London: Although cosmic rays were discovered 100 years ago, their origin has mystified physicists since long.
Now, the IceCube Neutrino Observatory, a massive detector in Antarctica, is honing in on how the highest energy cosmic rays are produced.
“Although we have not discovered where cosmic rays come from, we have taken a major step towards ruling out one of the leading predictions,” said IceCube principal investigator and University of Wisconsin–Madison physics professor Francis Halzen.
Cosmic rays are electrically charged particles, such as protons, that strike Earth from all directions, with energies up to one hundred million times higher than those created in man-made accelerators.
The intense conditions needed to generate such energetic particles have focused physicists’ interest on two potential sources: the massive black holes at the centers of active galaxies, and the exploding fireballs observed by astronomers as gamma ray bursts (GRBs).
IceCube is using neutrinos, which are believed to accompany cosmic ray production, to explore these theories.
The IceCube collaboration described a search for neutrinos emitted from 300 gamma ray bursts observed, most recently in coincidence with the SWIFT and Fermi satellites, between May 2008 and April 2010.
Surprisingly, they found none - a result that contradicts 15 years of predictions and challenges one of the two leading theories for the origin of the highest energy cosmic rays.

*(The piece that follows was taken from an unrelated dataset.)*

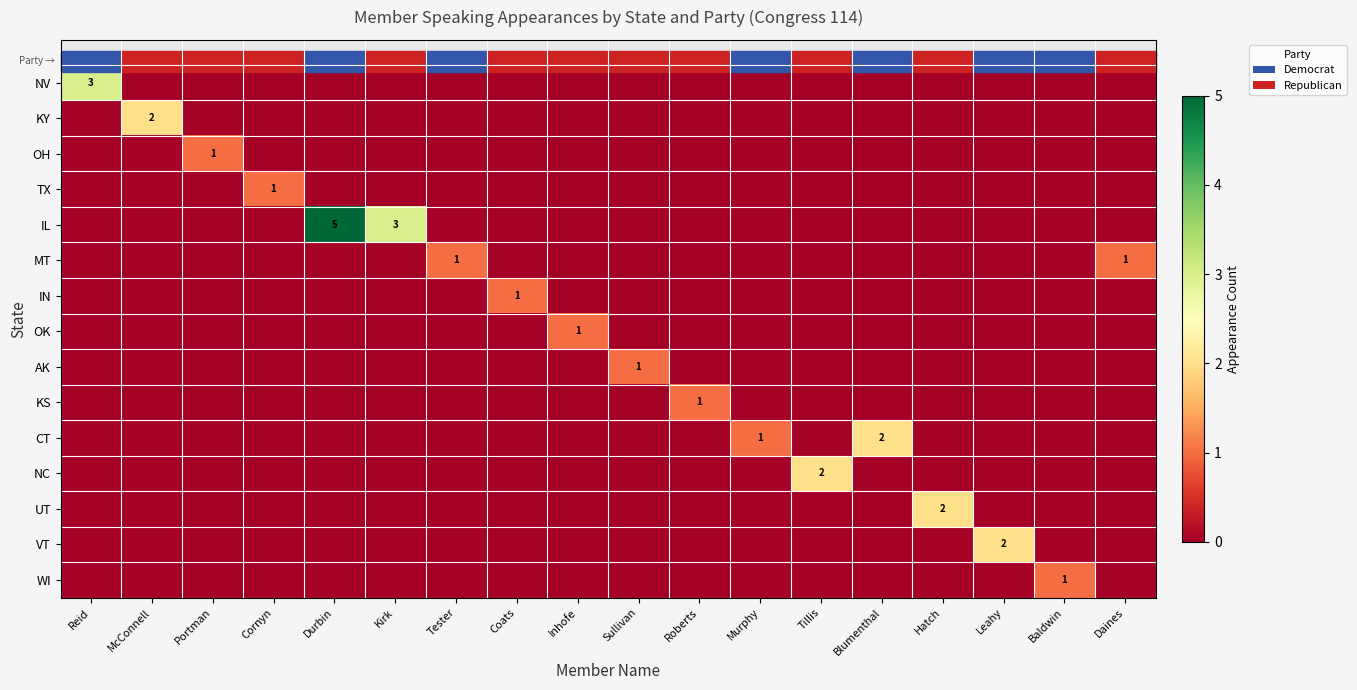

True or false: OK has a value of 1 at Inhofe.

True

“The result of this neutrino search is significant because for the first time we have an instrument with sufficient sensitivity to open a new window on cosmic ray production and the interior processes of GRBs,” said IceCube spokesperson and University of Maryland physics professor Greg Sullivan.
“The unexpected absence of neutrinos from GRBs has forced a re-evaluation of the theory for production of cosmic rays and neutrinos in a GRB fireball and possibly the theory that high energy cosmic rays are generated in fireballs.”
IceCube is a high energy neutrino telescope at the geographical South Pole in Antarctica, operated by a collaboration of 250 physicists and engineers from the USA, Germany, Sweden, Belgium, Switzerland, Japan, Canada, New Zealand, Australia and Barbados.
Improved theoretical understanding and more data from the compete IceCube detector will help scientists better understand the mystery of cosmic ray production. IceCube is currently collecting more data with the finalized, better calibrated, and better understood detector.
The study has been published in the journal Nature.